Some helpful individuals from the forums helped with this code below but it seems to be generating the same output for any string pattern I give it when I run it with a large file (200GB). However, when I run it with a small test file, that output is different for each string. Why do you think this could be happening?

Also, am I recording the length appropriately for all of the column 2 lines that have the same ID from column 1? Here's the code:

JOIN="joined.join"
cod1="ypehe"
cod2="edog"

awk '
        NR==1{
                print "ID", "cod_freq", "ID_freq", "length"
                next
             }
      FNR==NR{
                A[$1]++
                B[$1]+=gsub(/'${cod1}' || '${cod2}'/,x, $2)
                C[$1]+=length($2)
                next
             } 
    ($1 in A){ 
                print $1,B[$1],A[$1],C[$1]
                delete A[$1]
                delete B[$1]
                delete C[$1]
             }

    ' OFS='\t' ${JOIN}.out{,} > ${JOIN}.freq

Don_Cragun · February 25, 2014, 11:09am

verse123:

thanks, don.
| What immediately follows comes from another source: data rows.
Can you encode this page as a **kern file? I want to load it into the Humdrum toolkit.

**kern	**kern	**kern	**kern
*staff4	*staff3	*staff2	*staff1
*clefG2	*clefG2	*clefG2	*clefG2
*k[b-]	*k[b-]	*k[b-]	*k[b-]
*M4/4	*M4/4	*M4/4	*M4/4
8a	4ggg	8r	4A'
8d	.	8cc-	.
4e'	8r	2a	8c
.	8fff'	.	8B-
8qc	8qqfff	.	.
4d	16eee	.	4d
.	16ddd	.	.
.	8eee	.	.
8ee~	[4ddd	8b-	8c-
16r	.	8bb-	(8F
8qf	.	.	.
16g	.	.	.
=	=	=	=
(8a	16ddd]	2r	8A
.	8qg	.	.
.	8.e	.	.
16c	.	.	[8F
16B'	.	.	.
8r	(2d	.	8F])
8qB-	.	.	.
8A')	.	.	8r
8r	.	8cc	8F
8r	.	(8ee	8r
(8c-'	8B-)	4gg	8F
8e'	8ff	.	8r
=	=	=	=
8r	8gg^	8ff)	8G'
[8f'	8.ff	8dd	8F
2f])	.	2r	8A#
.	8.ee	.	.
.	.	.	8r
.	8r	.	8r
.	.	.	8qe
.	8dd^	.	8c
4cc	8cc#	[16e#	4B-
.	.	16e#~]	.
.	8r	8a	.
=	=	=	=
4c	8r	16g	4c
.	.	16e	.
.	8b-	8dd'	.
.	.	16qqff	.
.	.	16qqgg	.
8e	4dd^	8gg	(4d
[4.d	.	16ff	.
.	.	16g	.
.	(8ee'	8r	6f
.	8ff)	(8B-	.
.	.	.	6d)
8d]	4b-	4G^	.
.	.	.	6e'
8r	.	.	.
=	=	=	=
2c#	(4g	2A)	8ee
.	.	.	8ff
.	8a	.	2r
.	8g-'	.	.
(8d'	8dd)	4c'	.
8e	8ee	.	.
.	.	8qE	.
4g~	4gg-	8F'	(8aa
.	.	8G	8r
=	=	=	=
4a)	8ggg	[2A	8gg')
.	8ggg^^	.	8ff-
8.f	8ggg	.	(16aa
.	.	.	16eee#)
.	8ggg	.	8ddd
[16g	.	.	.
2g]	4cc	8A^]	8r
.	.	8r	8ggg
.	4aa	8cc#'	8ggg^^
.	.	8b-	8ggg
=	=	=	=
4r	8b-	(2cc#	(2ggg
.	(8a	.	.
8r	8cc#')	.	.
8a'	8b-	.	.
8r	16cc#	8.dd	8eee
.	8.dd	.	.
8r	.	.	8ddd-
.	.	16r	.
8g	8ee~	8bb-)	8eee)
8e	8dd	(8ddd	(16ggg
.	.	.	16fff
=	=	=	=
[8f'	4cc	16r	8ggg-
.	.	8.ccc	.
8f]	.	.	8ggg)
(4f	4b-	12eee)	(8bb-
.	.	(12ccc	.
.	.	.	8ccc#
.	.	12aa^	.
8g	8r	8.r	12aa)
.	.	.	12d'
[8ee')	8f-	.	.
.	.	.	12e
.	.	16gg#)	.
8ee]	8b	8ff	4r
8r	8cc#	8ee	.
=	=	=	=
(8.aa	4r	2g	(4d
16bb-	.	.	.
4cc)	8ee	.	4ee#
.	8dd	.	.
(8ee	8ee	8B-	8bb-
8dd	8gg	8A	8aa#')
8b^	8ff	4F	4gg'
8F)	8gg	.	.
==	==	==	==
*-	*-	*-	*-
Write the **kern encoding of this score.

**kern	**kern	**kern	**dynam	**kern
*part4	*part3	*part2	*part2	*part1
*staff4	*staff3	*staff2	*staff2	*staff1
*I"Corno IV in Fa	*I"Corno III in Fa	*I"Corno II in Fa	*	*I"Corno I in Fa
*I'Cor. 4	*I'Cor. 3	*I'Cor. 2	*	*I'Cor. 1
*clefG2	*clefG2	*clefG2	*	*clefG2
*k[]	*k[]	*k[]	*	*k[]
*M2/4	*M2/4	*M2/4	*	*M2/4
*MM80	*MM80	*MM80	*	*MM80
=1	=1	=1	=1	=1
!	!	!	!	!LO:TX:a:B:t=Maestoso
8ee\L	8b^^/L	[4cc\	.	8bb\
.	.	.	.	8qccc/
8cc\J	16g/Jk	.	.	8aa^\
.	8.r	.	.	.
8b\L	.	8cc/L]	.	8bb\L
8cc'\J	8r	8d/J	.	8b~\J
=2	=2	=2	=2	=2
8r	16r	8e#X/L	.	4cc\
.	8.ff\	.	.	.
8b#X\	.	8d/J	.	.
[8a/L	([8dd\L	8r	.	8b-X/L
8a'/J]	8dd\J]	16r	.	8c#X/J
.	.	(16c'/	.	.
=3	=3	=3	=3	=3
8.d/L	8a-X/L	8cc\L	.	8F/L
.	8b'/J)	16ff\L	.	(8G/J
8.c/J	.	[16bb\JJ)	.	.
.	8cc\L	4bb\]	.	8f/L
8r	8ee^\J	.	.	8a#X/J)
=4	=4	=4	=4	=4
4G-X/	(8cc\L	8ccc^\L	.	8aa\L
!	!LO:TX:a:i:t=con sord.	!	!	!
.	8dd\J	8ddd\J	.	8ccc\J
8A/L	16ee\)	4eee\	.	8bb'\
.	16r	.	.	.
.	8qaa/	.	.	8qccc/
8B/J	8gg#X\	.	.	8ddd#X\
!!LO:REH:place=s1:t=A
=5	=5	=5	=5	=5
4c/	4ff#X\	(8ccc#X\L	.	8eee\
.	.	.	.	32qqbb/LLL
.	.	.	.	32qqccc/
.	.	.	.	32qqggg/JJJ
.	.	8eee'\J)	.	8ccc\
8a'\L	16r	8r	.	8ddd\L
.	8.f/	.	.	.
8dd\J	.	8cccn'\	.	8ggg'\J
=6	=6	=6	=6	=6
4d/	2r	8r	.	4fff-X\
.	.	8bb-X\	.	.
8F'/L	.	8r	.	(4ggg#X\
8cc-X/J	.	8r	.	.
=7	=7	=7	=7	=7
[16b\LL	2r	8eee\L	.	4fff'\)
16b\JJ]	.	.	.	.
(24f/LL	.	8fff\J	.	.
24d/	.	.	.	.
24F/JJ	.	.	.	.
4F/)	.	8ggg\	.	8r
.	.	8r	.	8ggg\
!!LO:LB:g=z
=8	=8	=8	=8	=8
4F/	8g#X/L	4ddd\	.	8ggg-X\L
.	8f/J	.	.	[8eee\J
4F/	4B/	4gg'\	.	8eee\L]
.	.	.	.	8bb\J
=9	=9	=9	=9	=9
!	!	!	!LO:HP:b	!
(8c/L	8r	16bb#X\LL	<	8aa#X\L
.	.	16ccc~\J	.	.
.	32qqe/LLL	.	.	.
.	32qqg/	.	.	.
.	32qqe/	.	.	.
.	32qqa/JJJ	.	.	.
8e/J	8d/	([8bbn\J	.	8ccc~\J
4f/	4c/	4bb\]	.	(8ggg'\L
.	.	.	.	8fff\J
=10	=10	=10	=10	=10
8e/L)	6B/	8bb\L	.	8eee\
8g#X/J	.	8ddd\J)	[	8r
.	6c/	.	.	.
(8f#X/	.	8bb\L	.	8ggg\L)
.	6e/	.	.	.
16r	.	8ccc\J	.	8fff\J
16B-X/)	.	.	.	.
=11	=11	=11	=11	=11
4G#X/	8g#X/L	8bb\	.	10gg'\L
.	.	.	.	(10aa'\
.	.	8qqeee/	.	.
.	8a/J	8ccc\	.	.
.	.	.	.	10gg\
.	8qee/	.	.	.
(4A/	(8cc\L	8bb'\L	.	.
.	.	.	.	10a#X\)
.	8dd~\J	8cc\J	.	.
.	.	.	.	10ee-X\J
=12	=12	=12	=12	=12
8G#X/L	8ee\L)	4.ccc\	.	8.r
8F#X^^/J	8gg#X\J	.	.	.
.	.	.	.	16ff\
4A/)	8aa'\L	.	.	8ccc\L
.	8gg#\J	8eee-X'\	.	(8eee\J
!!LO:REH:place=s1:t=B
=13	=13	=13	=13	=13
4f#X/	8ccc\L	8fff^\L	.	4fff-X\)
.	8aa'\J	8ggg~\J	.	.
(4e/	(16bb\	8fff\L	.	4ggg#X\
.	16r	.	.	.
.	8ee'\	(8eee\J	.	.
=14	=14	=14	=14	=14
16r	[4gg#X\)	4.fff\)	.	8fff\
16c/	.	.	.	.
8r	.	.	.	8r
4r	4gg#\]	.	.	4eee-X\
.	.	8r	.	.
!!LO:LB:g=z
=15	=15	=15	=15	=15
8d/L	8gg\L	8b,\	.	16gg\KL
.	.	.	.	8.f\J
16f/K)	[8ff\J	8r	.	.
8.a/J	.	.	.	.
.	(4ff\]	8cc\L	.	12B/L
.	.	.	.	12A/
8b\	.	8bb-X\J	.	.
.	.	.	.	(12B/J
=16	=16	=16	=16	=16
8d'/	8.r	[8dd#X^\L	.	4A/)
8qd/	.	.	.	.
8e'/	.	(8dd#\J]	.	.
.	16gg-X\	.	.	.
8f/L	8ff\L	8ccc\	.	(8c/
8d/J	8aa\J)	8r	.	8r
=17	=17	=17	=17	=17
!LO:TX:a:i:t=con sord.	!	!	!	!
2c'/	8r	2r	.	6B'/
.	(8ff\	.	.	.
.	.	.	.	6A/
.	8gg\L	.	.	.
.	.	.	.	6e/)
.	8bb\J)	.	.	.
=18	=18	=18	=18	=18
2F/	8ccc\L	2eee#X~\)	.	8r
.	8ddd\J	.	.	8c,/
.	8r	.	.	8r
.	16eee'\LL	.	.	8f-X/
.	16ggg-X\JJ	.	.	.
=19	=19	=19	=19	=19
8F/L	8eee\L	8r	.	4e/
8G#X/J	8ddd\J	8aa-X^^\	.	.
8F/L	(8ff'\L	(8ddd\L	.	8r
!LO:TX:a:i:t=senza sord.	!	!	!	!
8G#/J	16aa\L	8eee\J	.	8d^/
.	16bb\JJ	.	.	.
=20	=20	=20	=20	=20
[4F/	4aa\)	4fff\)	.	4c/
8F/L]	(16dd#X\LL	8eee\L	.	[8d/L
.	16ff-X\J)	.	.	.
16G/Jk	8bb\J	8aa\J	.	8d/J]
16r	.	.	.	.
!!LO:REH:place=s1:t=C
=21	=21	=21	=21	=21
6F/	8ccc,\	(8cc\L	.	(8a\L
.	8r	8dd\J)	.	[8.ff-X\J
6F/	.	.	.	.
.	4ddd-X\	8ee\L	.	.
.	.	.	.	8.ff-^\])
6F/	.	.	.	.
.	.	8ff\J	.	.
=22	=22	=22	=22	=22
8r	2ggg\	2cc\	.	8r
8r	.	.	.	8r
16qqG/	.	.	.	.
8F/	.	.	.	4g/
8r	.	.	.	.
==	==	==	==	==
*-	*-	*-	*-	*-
I have 2 last questions.

Some helpful individuals from the forums helped with this code below but it seems to be generating the same output for any string pattern I give it when I run it with a large file (200GB). However, when I run it with a small test file, that output is different for each string. Why do you think this could be happening?

Also, am I recording the length appropriately for all of the column 2 lines that have the same ID from column 1? Here's the code:
JOIN="joined.join"
cod1="ypehe"
cod2="edog"

awk '
   NR==1{
   print "ID", "cod_freq", "ID_freq", "length"
   next
   }
   FNR==NR{
   A[$1]++
   B[$1]+=gsub(/'${cod1}' || '${cod2}'/,x, $2)
   C[$1]+=length($2)
   next
   } 
   ($1 in A){ 
   print $1,B[$1],A[$1],C[$1]
   delete A[$1]
   delete B[$1]
   delete C[$1]
   }

   ' OFS='\t' ${JOIN}.out{,} > ${JOIN}.freq

I don't understand how this code applies to this thread???

verse123 · February 27, 2014, 9:02pm

Hi Don, I noticed that when I change the length of the substring combinations to look for above 10, I get smaller than 10 character patterns in the output. How can I prevent awk from doing this?

Don_Cragun · February 27, 2014, 11:15pm

You said you wanted strings containing 6 characters, and the code I gave you processes substrings containing 6 characters. Please show us how you modified the code to handle strings of the length you want now.

In your sample input, the strings to be searched always contained more than 6 characters. Do you ever have an input field that is shorter then the substring length you're looking for? The code I gave you didn't check for this possibility.